The worst conflict in his aesthetic seems to arise from the current enthusiasm for the eighteenth century. He advocates the need for a return to the ideals of the baroque period, but his own inclinations are so fundamentally opposed to them that he shows no inclination to return to them himself. On the contrary, he proclaims that now is the time to write music for the masses and sees the radio as the natural avenue for reaching them, even for supporting the composer. This may be true, but is it not widely opposed to the creative spirit of the eighteenth century (so popular on the radio) when the most intimate kind of chamber music and even symphonies were written, usually for a small audience?

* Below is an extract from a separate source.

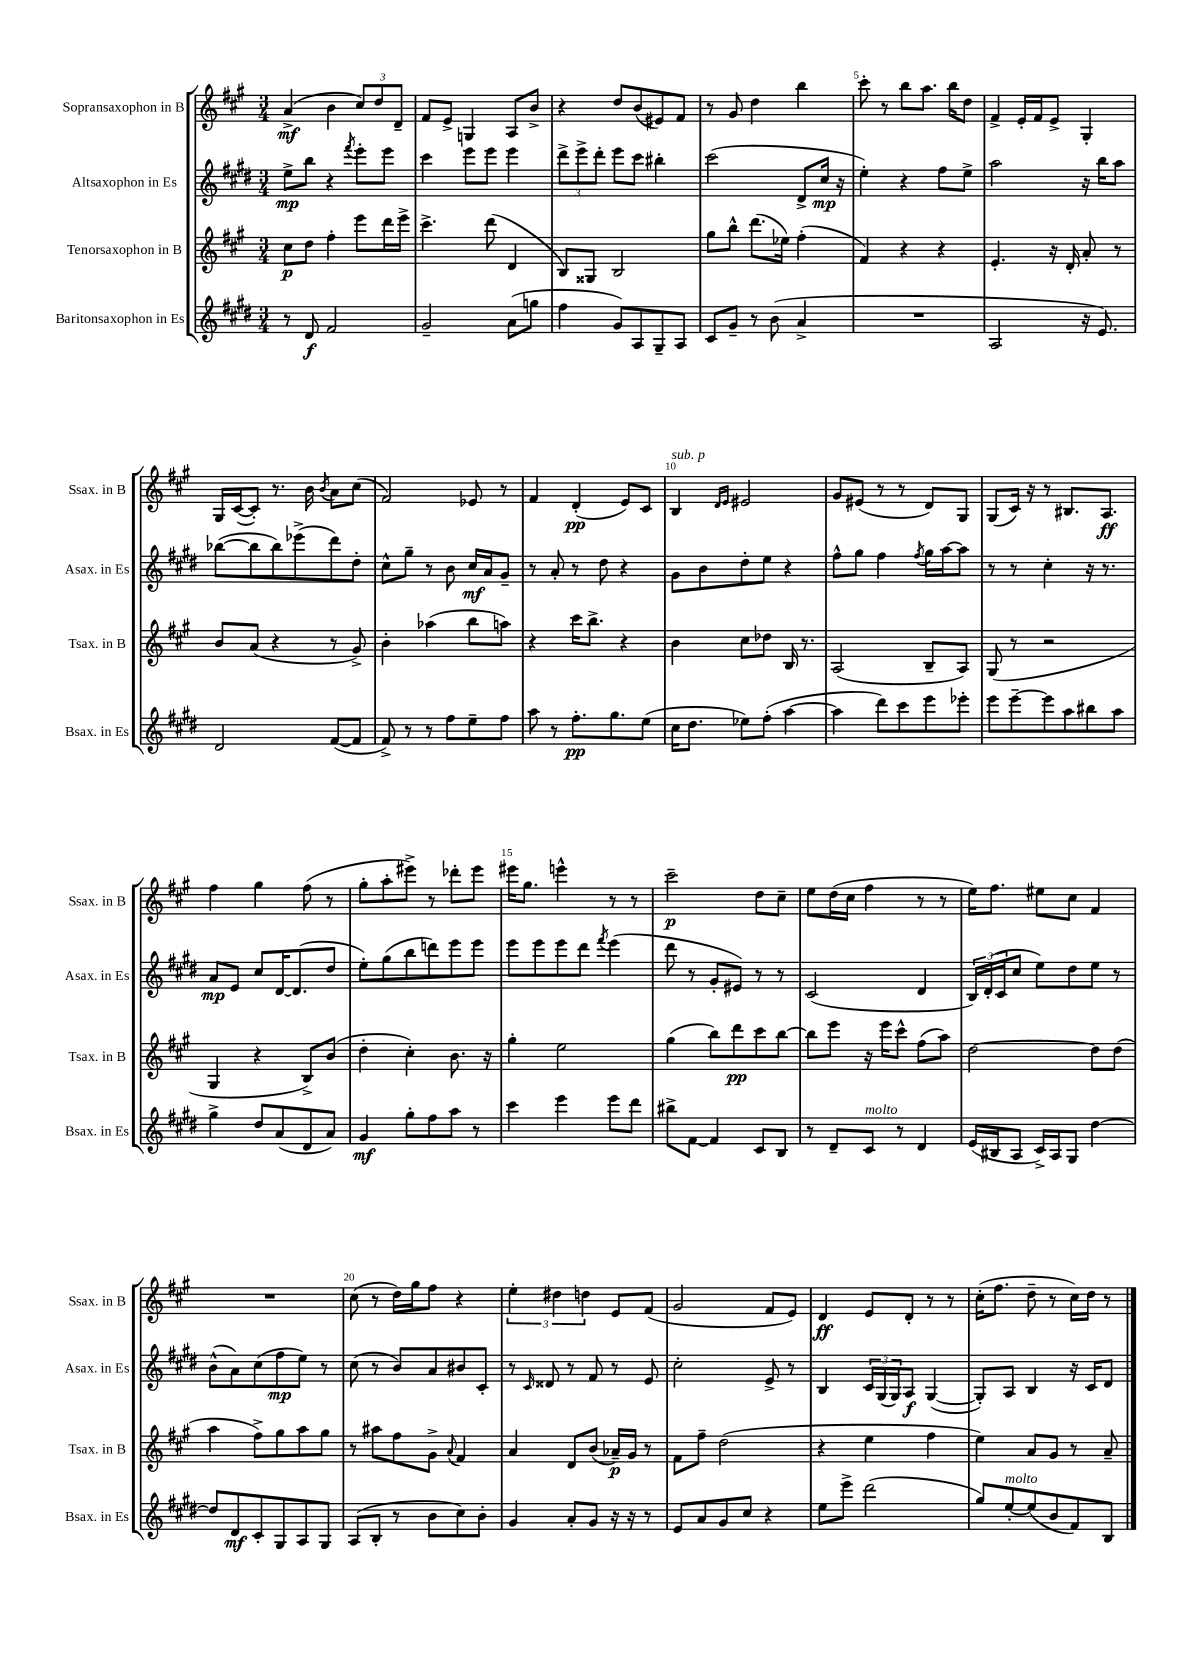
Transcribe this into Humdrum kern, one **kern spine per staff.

Confusion comes to a climax when one reads this in the preface: “After all, why should I or any other composer living in a time like ours write music that reflects some other period?” And later, concerning the creative urge of the composer: “He writes in order to say something of his own —to put down some expression of his own private personality.” This is hardly compatible with the ideals of the baroque period, which attached so little importance to “originality.” Let us compare Copland’s subjective aesthetic with a quotation from Lang: “Mozart is the greatest musico-dramatic genius of all times. This unique position he owes to a temperament which approached everything, every situation, and every human being with absolute objectivity. , , , Every situation and every individual appeared to him as music, his whole conception was purely aesthetic, and music was his language.”

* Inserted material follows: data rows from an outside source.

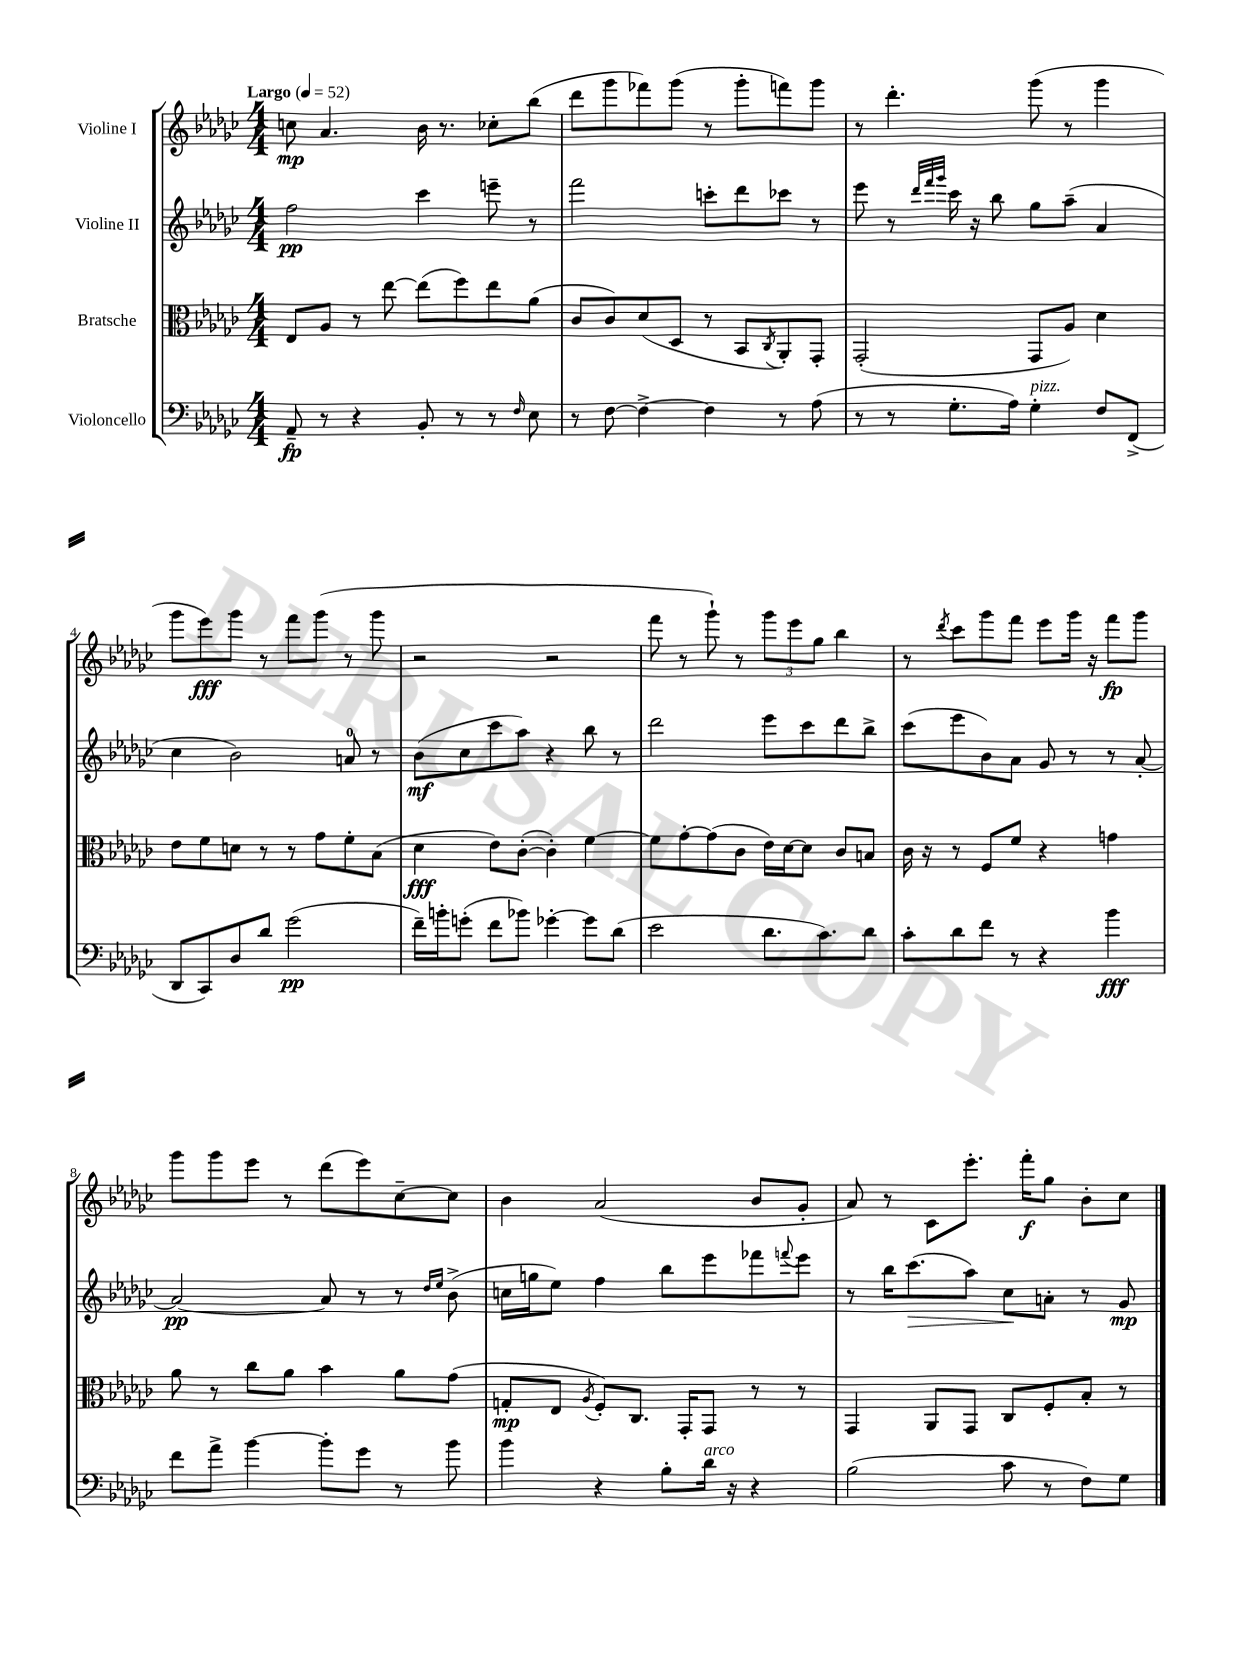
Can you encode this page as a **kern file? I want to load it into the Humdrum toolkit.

**kern	**kern	**kern	**kern
*staff4	*staff3	*staff2	*staff1
*clefF4	*clefC3	*clefG2	*clefG2
*k[b-e-a-d-g-c-]	*k[b-e-a-d-g-c-]	*k[b-e-a-d-g-c-]	*k[b-e-a-d-g-c-]
*M4/4	*M4/4	*M4/4	*M4/4
*MM52	*MM52	*MM52	*MM52
8AA-~	8E-	2ff	8cc
8r	8A-	.	4.a-
4r	8r	.	.
.	[8ee-	.	.
8BB-'	(8ee-]	4ccc-	16b-
.	.	.	8.r
8r	8ff)	.	.
8r	8ee-	8eee~	8cc-'
16qqF	.	.	.
8E-	(8a-	8r	(8bb-
=	=	=	=
8r	8c-	2fff	8ddd-
[8F	8c-)	.	8ggg-
4F^_	(8d-	.	8fff-)
.	8D-	.	(8ggg-
4F]	8r	8ccc'	8r
.	8BB-	8ddd-	8ggg-'
.	8qC-	.	.
8r	8AA-')	8ccc-	8fff)
(8A-	8GG-'	8r	8ggg-
=	=	=	=
8r	(2GG-'	8eee-	8r
8r	.	8r	4.ddd-'
.	.	32qqddd-	.
.	.	32qqfff	.
.	.	32qqggg-	.
8.G-'	.	16ccc-	.
.	.	16r	.
.	.	8bb-	.
16A-)	.	.	.
4G-'	8GG-	8gg-	(8ggg-
.	8A-)	(8aa-~	8r
8F	4d-	4a-	4ggg-
(8FF^	.	.	.
=	=	=	=
8DD-	8e-	4cc-	8ggg-
8CC-)	8f	.	8eee-)
8D-	8d	2b-)	8ggg-
8d-	8r	.	8r
(2g-	8r	.	8fff
.	8g-	.	(8ggg-
.	8f'	8a	8r
.	(8B-	8r	8ggg-
=	=	=	=
16f~)	4d-	(8b-	2r
16b'	.	.	.
(8g'	.	8cc-	.
8f	8e-)	8ccc-	.
8b-)	([8c-'	8aa-)	.
[4g-'	4c-'])	4r	2r
8g-]	[4f	8bb-	.
(8d-	.	8r	.
=	=	=	=
2e-	8f]	2ddd-	8fff
.	[8g-'	.	8r
.	(8g-]	.	8ggg-`)
.	8c-	.	8r
8.d-	16e-)	8eee-	12ggg-
.	[16d-	.	.
.	.	.	12eee-
.	8d-]	8ccc-	.
.	.	.	12gg-
8.c-)	.	.	.
.	8c-	8ddd-	4bb-
8d-	8B	8bb-^	.
=	=	=	=
8c-'	16c-	(8ccc-	8r
.	16r	.	.
.	.	.	8qddd-
8d-	8r	8eee-	8ccc-
8f	8F	8b-)	8ggg-
8r	8f	8a-	8fff
4r	4r	8g-	8eee-
.	.	8r	16ggg-
.	.	.	16r
4b-	4g	8r	8fff
.	.	[8a-'	8ggg-
=	=	=	=
8f	8a-	2a-_	8ggg-
8a-^	8r	.	8ggg-
[4b-	8cc-	.	8eee-
.	8a-	.	8r
8b-']	4b-	8a-]	(8ddd-
8g-	.	8r	8eee-)
8r	8a-	8r	[8cc-~
.	.	16qqdd-	.
.	.	16qqee-	.
8b-	(8g-	(8b-^	8cc-]
=	=	=	=
4b-	8G'	16cc	4b-
.	.	16gg	.
.	8E-	8ee-)	.
.	8qA-	.	.
4r	8F')	4ff	(2a-
.	8.C-	.	.
8B-'	.	8bb-	.
.	16GG-'	.	.
16d-	8GG-	8eee-	.
16r	.	.	.
4r	8r	8fff-	8b-
.	.	8qqfff	.
.	8r	8eee-	8g-'
=	=	=	=
(2B-	4GG-	8r	8a-)
.	.	16bb-	8r
.	.	(8.ccc-	.
.	8AA-	.	8c-
.	8GG-	8aa-)	8.eee-'
8c-	8C-	8cc-	.
.	.	.	16fff'
8r	8F'	8a'	8gg-
8F)	8B-'	8r	8b-'
8G-	8r	8g-	8cc-
==	==	==	==
*-	*-	*-	*-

If we are to pattern ourselves on classical standards— and in many ways we should—we must begin by identifying ourselves more closely with qualities of classical thought and feeling. Otherwise, for a composer to write music in order to “put down some expression of his own personality” will lead to little, least of all to the “big” public which Copland has in view. And incidentally, the big public was rarely a factor in eighteenth century music. Witness that inconspicuous first performance of the “Messiah” in Dublin or the virtual obscurity in which Bach produced one monumental masterpiece after another,
To read these two books together is to wish that there could somehow be a closer relationship between our composers and our musical scholars. Such a relationship need only be based on reciprocal trust and respect to be fruitful for both parties. This, and opportunity, encouragement, and even patronage are needed to further the development of music in this country. But neither press nor radio nor phonographs nor films nor power politics nor propaganda can help in more than a fugitive and external way.